#### Information given ####

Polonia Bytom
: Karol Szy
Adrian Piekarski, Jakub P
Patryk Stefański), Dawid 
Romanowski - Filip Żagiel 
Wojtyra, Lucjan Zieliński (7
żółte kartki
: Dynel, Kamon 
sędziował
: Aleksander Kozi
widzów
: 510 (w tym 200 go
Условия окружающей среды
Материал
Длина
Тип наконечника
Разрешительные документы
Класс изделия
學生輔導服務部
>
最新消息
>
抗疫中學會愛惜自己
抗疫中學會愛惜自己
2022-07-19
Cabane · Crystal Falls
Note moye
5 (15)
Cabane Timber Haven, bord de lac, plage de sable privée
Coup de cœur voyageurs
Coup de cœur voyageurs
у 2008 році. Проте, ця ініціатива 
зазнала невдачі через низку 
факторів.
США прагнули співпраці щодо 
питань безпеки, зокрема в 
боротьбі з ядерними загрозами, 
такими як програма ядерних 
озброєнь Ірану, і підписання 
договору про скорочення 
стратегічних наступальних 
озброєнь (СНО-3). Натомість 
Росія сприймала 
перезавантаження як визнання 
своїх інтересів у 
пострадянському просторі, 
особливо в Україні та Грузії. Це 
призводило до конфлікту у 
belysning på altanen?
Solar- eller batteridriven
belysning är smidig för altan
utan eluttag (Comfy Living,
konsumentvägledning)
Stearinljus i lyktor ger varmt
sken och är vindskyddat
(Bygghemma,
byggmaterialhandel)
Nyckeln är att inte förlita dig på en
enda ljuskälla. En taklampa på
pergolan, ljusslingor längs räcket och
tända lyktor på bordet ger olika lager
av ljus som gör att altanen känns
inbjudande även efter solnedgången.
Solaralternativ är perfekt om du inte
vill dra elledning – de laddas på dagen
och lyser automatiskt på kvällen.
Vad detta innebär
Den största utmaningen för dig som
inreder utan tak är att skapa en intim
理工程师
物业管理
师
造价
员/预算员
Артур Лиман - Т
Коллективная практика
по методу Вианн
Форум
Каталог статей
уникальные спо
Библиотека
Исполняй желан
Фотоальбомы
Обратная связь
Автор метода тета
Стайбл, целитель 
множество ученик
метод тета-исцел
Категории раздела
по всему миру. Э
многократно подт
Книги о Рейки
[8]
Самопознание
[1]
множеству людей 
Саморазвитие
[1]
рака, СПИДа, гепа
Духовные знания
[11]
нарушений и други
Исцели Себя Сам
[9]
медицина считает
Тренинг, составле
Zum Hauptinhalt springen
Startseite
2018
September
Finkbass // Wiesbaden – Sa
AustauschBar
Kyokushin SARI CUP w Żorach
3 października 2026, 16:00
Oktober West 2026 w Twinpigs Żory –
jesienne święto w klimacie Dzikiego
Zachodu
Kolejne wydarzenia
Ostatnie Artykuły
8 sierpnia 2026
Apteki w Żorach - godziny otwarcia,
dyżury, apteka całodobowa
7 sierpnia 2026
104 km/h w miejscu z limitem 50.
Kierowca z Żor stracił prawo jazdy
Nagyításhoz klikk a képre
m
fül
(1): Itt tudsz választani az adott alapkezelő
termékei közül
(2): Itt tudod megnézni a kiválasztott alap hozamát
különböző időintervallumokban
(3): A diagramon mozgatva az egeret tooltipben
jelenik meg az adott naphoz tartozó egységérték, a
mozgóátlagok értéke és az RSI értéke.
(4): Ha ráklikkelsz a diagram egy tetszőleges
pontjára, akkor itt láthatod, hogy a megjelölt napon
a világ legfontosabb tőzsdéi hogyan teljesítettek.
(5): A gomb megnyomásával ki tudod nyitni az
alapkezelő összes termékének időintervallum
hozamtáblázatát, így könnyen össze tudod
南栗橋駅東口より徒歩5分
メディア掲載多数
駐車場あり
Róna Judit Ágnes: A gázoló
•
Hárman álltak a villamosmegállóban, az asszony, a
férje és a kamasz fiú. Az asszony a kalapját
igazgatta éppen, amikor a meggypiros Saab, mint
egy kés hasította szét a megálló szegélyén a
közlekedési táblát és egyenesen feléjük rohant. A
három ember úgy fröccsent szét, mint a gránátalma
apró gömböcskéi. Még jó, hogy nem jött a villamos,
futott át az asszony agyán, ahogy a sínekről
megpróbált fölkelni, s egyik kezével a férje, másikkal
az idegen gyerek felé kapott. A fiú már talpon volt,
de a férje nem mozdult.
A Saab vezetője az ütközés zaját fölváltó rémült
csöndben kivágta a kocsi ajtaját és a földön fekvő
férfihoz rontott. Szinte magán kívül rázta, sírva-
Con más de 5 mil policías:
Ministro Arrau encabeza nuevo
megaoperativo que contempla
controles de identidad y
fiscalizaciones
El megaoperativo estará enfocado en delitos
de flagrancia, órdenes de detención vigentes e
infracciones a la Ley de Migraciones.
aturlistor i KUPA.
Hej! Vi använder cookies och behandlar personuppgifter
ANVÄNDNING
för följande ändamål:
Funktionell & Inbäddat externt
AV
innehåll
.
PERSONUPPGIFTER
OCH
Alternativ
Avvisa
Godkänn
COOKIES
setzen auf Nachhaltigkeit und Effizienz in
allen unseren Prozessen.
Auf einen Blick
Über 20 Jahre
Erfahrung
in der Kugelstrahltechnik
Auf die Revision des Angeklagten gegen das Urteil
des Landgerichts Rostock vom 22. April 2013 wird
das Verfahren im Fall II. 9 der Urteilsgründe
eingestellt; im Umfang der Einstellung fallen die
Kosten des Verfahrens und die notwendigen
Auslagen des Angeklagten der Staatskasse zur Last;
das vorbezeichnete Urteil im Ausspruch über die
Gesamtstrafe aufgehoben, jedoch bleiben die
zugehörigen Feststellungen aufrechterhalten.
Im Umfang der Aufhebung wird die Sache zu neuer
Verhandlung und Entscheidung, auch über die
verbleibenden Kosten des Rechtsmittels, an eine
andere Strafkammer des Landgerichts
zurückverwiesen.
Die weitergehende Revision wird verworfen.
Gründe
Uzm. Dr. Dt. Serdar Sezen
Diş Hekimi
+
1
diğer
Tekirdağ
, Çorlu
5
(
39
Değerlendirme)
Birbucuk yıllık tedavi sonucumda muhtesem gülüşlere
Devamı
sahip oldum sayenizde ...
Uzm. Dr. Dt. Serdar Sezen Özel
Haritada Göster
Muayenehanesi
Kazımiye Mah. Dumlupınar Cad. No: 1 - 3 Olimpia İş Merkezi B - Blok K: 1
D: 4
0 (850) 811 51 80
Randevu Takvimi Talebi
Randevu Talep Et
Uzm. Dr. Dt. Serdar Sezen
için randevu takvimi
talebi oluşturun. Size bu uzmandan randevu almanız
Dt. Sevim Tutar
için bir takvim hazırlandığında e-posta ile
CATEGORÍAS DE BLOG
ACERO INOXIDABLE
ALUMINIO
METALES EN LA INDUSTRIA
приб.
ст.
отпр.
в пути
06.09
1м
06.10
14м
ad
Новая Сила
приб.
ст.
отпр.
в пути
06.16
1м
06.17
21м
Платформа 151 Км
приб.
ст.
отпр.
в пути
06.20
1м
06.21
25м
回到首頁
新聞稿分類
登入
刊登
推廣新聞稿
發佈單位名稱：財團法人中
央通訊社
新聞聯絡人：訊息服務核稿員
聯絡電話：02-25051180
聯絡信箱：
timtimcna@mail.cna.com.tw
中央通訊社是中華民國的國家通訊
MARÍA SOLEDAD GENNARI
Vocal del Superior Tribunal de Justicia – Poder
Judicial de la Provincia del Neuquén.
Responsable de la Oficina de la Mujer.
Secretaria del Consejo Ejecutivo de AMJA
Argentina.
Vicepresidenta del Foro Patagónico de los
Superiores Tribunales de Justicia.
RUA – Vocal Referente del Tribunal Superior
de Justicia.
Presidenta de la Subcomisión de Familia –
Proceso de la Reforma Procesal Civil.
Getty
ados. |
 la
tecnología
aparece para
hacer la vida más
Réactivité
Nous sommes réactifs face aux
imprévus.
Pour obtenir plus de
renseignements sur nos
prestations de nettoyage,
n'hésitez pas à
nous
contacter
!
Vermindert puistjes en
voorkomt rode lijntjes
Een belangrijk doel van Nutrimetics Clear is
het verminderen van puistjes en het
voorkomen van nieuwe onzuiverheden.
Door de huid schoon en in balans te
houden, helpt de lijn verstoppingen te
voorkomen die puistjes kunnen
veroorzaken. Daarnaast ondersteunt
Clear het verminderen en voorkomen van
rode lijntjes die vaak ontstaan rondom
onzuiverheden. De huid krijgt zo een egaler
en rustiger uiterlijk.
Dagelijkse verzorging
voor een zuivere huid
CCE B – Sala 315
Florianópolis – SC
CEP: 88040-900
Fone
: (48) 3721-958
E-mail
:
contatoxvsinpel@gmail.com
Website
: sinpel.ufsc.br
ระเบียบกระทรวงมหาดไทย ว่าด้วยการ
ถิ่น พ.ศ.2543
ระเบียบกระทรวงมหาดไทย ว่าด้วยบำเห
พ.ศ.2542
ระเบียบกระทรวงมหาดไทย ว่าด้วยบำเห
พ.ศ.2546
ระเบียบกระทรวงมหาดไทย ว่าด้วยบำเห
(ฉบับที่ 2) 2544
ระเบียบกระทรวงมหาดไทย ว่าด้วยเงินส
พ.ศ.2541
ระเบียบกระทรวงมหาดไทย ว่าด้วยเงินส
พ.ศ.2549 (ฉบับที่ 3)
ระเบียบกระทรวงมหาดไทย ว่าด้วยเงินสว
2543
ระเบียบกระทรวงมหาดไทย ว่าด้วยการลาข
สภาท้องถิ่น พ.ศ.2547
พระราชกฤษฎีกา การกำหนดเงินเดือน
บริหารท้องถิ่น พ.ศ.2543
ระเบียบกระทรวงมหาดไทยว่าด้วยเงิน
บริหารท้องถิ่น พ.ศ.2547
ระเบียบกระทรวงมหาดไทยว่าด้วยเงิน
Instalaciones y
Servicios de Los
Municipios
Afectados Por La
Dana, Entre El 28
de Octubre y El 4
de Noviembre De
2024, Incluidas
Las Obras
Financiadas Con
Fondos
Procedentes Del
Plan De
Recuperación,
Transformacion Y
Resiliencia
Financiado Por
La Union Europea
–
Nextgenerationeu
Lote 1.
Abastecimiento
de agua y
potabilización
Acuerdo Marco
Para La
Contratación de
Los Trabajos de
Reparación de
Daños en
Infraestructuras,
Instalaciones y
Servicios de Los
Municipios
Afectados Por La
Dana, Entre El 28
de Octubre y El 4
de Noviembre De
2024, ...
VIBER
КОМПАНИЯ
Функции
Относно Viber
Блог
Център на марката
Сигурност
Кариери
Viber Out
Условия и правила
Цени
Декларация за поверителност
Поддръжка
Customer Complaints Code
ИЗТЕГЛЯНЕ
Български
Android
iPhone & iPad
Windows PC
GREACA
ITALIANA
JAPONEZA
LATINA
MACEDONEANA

####

§ **Instructions to follow**:
Recast the data from the first line through the line containing "Тип наконечника", inclusive, as a JSON list of strings, one string per line, omitting blank lines.

§ **Your solution**:
[
  "Polonia Bytom",
  ": Karol Szy",
  "Adrian Piekarski, Jakub P",
  "Patryk Stefański), Dawid ",
  "Romanowski - Filip Żagiel ",
  "Wojtyra, Lucjan Zieliński (7",
  "żółte kartki",
  ": Dynel, Kamon ",
  "sędziował",
  ": Aleksander Kozi",
  "widzów",
  ": 510 (w tym 200 go",
  "Условия окружающей среды",
  "Материал",
  "Длина",
  "Тип наконечника"
]